■ SUPPLIED PASSAGE ■
[Start of Attachment]
Keep up the good work though, i’m excited by this thing (even though I don’t have the facility to burn ATMEGA stuff ). With regards to your challenge, I have a pretty good Idea what i’d like to house one in, but firstly could you explain in more detail the capabilities of this thing? Your initial posts have been a little vague!

Well, the idea is that it will be MIDI and / or footswitch in ->  SID goodness out.  The capabilities will all be down to software.  I very quickly wrote a MIDI synth controller, so I’m confident I (or anyone else) can wrangle whatever code we want.  Normal synth abilities would be standard.  But I’m thinking noise programs that follow chords and progressions which you can trigger or set tempo on.

There are also super swanky MIDI foot controllers around.  So that’s an option if 2 buttons isn’t enough, or you don’t want it on the floor.  Maybe it could just be 100% MIDI - I just thought it was a shame to not put a few buttons on it.  :)  I have 2 button pedals for the guitar, and your right, they need to be far apart (I actually disconnected one of my foot switches because I kept hitting it by mistake).

As for programming, I’m also looking into firmware update via MIDI.  Either by custom firmware or maybe the normal serial upload method will work.

I know a lot of people post saying “I want to make this thing” and never do.. But I’ve had it fully operational on the breadboard. :)  Software is easy for me… Hardware a little more of a challenge.

I’m the other way around mate, well actually, I find it all a nightmare!!

Hehe, but seriously, something that works like a guitar mult-fx thing would be just fine. Have a set number of pre-sets which are editable via JSynthLib on the PC, and scroll through them using up/down and maybe bank buttons on the pedal. I could live without any other controls on the pedal itself, although a CV in to control filter cutoff or pulse width would be nice.

An even CRAZIER idea is to use 1 button.  Hold it down to advance programs, tap to time etc.  Again, for more control, plug in one of those swanky foot controllers with about 8 buttons and a pedal.  Anyway, my wife is going to have a baby sometime very soon.. so if I disappear, this is the reason.

Actually, tap tempo would be a great idea for stuff like LFO filter sweeps, or arpeggio speeds.
[End of Attachment]
■ EXERCISE 1 ■
In the forum thread about the SID pedal, what did the poster with two-button guitar pedals do to one of their foot switches after repeatedly hitting it by mistake?
■ EXERCISE 2 ■
Write the next post in the forum thread about the SID pedal, following on from its final message.

■ RECORDED INFORMATION ■
[Start of Attachment]
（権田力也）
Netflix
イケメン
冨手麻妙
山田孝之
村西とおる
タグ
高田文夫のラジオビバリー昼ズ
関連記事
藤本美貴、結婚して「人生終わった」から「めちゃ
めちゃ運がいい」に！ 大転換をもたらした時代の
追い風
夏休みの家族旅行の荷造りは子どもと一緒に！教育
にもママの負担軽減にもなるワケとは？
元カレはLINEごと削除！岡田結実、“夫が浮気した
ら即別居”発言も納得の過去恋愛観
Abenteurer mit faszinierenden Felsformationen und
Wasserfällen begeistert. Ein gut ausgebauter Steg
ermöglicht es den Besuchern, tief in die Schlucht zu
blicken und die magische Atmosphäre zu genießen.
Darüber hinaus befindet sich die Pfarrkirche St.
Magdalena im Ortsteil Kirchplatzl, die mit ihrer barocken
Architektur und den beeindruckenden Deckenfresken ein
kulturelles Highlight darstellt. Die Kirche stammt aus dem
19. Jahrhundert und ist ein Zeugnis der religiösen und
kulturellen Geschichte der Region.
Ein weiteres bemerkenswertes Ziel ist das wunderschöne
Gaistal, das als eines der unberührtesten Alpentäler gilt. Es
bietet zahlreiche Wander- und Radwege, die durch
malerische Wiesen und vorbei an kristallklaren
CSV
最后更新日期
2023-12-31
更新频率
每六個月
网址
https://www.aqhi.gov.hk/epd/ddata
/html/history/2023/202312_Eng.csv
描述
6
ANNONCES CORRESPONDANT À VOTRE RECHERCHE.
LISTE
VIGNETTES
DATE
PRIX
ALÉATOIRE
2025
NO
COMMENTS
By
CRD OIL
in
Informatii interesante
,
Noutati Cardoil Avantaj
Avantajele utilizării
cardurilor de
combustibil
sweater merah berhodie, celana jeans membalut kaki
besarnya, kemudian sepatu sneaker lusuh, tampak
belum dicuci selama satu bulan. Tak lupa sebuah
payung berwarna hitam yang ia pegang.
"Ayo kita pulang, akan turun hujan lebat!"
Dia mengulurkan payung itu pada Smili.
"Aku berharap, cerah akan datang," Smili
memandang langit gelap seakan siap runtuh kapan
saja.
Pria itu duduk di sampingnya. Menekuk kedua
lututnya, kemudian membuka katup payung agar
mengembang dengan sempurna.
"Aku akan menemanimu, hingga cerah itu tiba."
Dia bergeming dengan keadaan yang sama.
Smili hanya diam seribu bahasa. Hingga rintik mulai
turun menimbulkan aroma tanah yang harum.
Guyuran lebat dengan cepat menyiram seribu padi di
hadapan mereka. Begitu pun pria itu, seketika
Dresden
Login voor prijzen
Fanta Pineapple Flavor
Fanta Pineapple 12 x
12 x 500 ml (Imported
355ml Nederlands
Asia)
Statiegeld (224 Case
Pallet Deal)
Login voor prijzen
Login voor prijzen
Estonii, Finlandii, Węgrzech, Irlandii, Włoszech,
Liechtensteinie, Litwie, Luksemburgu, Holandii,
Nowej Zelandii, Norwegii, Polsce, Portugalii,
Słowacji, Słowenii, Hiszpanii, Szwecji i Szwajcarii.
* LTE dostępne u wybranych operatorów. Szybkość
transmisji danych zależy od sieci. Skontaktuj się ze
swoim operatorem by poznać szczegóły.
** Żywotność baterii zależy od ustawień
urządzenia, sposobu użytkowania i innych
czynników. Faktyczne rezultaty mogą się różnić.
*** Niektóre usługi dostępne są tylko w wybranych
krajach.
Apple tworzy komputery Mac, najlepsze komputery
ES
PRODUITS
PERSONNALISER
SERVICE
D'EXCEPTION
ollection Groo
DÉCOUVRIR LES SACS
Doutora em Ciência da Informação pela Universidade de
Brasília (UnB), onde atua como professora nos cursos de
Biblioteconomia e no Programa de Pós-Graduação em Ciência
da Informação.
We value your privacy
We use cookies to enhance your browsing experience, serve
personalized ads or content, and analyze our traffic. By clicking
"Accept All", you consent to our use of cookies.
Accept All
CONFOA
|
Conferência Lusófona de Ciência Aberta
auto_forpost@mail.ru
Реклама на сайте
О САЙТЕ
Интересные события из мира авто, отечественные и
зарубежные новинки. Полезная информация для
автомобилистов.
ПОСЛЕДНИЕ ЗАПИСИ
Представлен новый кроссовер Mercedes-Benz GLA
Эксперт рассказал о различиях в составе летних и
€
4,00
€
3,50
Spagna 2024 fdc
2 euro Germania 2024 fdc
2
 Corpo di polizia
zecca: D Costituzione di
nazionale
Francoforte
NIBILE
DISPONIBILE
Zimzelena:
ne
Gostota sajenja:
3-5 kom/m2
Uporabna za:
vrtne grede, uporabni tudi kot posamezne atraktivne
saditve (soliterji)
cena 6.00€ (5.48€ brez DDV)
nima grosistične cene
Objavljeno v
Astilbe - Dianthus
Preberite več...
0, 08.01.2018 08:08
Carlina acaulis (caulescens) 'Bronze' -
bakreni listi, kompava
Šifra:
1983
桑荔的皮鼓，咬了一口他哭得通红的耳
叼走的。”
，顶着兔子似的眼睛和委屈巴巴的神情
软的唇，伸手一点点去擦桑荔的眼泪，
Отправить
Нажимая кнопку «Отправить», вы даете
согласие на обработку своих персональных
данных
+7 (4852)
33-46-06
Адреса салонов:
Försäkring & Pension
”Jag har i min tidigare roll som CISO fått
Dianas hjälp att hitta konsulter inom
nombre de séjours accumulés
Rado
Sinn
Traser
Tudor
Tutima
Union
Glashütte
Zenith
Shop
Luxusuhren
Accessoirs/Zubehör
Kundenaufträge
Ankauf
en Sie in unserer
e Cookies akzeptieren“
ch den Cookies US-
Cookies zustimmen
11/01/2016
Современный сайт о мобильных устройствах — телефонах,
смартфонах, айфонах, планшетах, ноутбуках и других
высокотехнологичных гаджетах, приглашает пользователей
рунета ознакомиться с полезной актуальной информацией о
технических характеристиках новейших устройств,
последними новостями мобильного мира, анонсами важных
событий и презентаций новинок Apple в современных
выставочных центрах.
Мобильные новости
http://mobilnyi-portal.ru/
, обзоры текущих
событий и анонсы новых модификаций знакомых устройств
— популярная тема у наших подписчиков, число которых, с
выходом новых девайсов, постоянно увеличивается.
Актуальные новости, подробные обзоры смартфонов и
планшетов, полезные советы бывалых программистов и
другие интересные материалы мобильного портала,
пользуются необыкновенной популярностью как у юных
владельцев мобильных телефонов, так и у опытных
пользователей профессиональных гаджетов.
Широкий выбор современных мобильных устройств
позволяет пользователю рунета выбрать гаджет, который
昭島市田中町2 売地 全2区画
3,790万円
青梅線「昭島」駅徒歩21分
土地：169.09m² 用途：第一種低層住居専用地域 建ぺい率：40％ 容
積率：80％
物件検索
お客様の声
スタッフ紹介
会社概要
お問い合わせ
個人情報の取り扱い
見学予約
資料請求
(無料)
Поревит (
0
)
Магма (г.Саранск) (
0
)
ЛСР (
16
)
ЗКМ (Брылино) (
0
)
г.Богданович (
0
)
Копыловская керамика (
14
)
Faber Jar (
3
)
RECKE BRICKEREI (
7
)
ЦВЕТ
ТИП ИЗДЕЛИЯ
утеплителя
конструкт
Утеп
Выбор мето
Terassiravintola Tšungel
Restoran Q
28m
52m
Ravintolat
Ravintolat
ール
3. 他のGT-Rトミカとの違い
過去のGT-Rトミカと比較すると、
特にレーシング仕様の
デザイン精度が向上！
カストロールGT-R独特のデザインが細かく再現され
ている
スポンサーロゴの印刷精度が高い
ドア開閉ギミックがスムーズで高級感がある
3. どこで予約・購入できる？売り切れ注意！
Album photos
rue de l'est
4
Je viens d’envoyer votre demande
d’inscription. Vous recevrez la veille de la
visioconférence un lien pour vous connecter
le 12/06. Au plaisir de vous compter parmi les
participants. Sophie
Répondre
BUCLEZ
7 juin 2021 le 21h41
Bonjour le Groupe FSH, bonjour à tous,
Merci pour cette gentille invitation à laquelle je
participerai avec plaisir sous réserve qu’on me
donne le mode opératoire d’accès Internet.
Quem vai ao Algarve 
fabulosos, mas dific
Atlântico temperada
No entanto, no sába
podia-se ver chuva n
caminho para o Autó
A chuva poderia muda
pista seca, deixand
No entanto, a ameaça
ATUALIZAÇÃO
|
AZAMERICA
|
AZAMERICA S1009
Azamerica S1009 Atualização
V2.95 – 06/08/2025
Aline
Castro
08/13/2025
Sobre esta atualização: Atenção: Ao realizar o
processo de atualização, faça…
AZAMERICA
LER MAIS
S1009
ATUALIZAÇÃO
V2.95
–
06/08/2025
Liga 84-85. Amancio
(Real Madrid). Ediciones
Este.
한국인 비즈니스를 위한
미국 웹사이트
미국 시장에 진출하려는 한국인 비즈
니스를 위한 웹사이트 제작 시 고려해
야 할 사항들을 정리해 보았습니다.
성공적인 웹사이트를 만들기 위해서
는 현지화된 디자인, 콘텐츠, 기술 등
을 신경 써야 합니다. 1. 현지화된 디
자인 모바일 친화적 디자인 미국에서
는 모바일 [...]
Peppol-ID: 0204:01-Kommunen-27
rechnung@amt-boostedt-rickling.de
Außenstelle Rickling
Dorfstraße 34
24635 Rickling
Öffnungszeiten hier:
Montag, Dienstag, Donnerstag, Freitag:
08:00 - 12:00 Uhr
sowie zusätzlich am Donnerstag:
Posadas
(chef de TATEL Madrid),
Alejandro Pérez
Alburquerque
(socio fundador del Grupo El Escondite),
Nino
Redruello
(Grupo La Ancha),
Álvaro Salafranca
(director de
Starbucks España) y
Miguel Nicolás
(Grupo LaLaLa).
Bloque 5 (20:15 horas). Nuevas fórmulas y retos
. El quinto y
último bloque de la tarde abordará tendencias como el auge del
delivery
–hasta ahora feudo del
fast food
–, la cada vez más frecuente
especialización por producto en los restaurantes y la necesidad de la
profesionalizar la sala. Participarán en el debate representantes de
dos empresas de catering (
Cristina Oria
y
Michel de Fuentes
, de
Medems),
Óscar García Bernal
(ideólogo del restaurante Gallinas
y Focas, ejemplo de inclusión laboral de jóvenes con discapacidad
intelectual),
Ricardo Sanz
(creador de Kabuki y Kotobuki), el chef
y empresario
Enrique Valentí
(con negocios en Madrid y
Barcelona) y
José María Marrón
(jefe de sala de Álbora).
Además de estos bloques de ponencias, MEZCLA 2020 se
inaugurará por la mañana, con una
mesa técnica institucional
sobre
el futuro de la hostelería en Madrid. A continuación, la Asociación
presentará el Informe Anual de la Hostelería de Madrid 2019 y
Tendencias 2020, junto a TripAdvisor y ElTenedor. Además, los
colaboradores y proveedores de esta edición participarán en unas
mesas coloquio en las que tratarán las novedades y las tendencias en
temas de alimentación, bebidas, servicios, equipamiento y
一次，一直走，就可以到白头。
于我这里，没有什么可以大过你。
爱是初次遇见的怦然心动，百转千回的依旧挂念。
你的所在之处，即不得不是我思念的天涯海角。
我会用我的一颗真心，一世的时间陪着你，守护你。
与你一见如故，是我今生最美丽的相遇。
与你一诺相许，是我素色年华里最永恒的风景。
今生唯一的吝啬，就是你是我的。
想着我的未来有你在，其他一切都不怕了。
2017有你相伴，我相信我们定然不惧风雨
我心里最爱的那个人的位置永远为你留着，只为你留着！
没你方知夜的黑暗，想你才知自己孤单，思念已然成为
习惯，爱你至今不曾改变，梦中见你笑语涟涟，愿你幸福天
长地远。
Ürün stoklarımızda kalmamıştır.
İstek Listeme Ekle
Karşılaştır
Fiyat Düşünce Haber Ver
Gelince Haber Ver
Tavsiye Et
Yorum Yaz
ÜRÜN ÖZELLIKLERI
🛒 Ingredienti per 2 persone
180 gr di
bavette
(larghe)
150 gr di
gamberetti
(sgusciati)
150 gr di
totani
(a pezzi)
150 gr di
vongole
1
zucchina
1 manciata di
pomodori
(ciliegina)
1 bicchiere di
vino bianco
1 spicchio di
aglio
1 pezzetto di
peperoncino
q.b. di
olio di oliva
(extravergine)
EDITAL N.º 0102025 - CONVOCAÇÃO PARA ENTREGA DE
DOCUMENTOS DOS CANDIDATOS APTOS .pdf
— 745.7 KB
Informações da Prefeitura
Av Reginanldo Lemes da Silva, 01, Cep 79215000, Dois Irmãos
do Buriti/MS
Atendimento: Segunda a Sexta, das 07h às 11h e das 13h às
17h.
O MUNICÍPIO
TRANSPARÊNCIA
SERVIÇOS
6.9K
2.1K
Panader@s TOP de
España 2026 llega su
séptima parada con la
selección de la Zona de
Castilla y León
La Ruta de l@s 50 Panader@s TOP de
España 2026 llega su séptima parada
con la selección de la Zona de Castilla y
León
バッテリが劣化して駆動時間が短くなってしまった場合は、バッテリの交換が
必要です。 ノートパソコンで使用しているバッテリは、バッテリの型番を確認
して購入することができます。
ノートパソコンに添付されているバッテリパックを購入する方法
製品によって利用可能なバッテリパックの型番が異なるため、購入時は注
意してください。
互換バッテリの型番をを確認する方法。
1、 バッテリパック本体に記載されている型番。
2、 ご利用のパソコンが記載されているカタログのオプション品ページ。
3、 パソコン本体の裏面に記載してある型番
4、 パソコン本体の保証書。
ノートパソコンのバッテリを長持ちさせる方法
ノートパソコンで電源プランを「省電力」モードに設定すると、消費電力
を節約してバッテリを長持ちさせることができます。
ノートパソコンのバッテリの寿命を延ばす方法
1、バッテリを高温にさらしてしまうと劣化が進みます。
[End of Attachment]
■ RESPONSE 1 ■
They disconnected it.

■ RESPONSE 2 ■
Maybe you could have a button each for up/down and one for function, ie, hold for filter on/off, tap for tempo etc.

In this instance, I could live with just one LFO controlled via tap. That would be sweet!

I think the best way to approach this is to publish the “module” with a connector to supply 5, 12, midi, audio out (and in for the SID) and as many spare IO lines as possible.  Maybe have these on the ADC port if you want to connect pots.

Have the software configurable and people can customize it any way they like.

I’m not even going to tackle the power supply as I have regulated 5/12V power packs, and those who want to the 8580 SID will need 9 volts instead of 12.  I think PSUs are pretty specific to how you integrate the module anyway.  ie. This could go straight into a PC case.  Use up that old floppy bay.

This could go straight into a PC case.  Use up that old floppy bay.

You read my mind!

> Anyway, my wife is going to have a baby sometime very soon.. so if I disappear, this is the reason.

It’s a girl!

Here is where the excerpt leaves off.